__Recorded information__.
- Opening Delimiter -

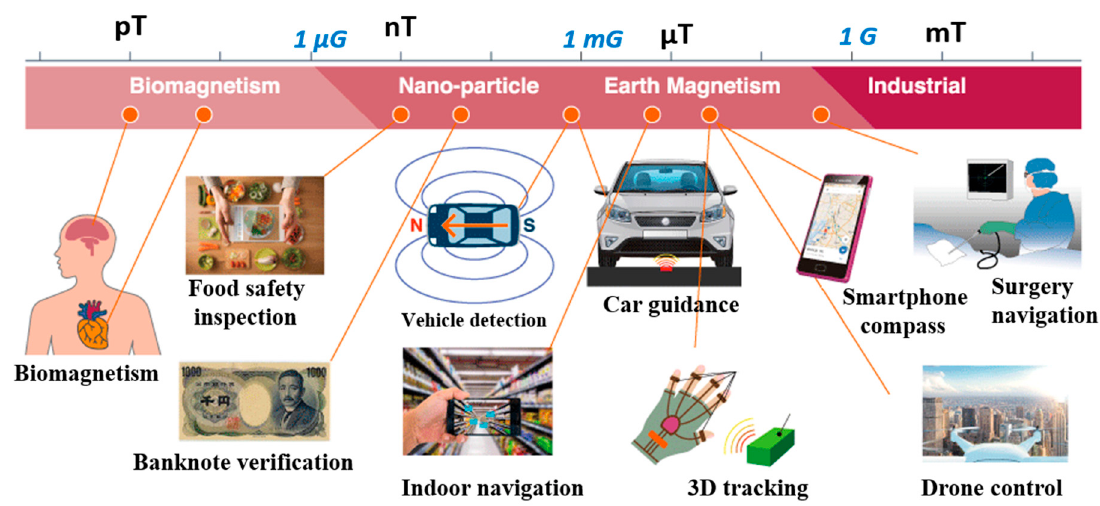
Figure 2. The potential applications of MI sensors proposed by Aichi Micro Intelligent Corporation. Reprinted with permission from Ref. [23]. Copyright 2022 Aichi Steel Corporation.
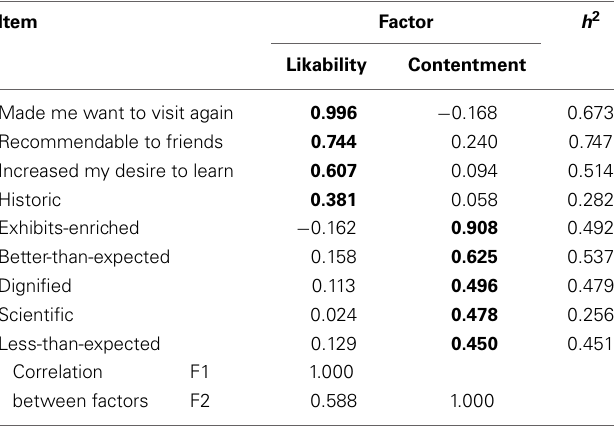
Table 1 | Factor loadings for the items in the appreciation scale after promax rotation.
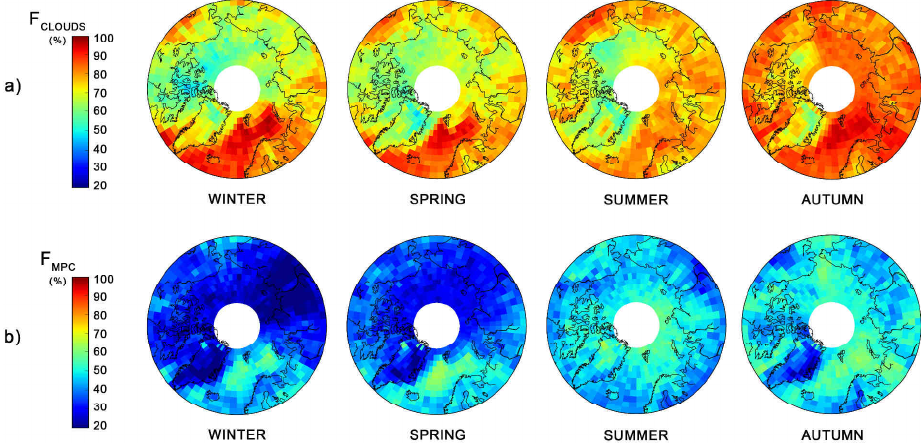
Figure 6. Stereographic projections of the seasonal occurrence of: (a) all clouds (referring to time) and (b) MPCs (referring to clouds). Occurrences are computed taking into account the 500 to 12000m altitude range.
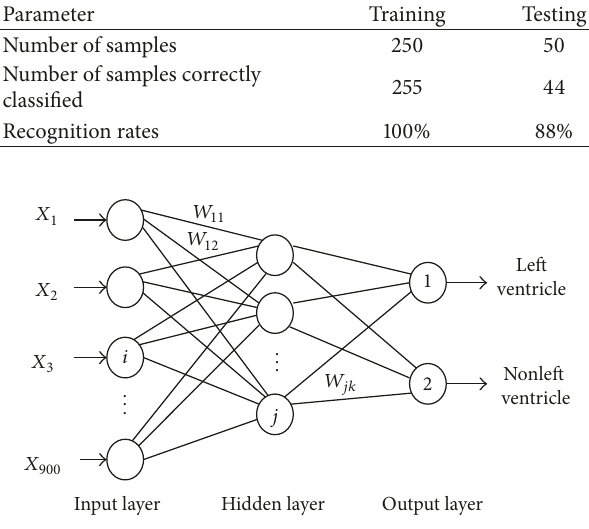
Figure 4: Designed backpropagation neural network (BPNN).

- Closing Delimiter -

__What to do__. The lines to repeat run from the line containing "Figure 6. Stereographic" through the last line of the material above; give them exactly, without the pictures.

__Response__.
Figure 6. Stereographic projections of the seasonal occurrence of: (a) all clouds (referring to time) and (b) MPCs (referring to clouds). Occurrences are computed taking into account the 500 to 12000m altitude range.
Figure 4: Designed backpropagation neural network (BPNN).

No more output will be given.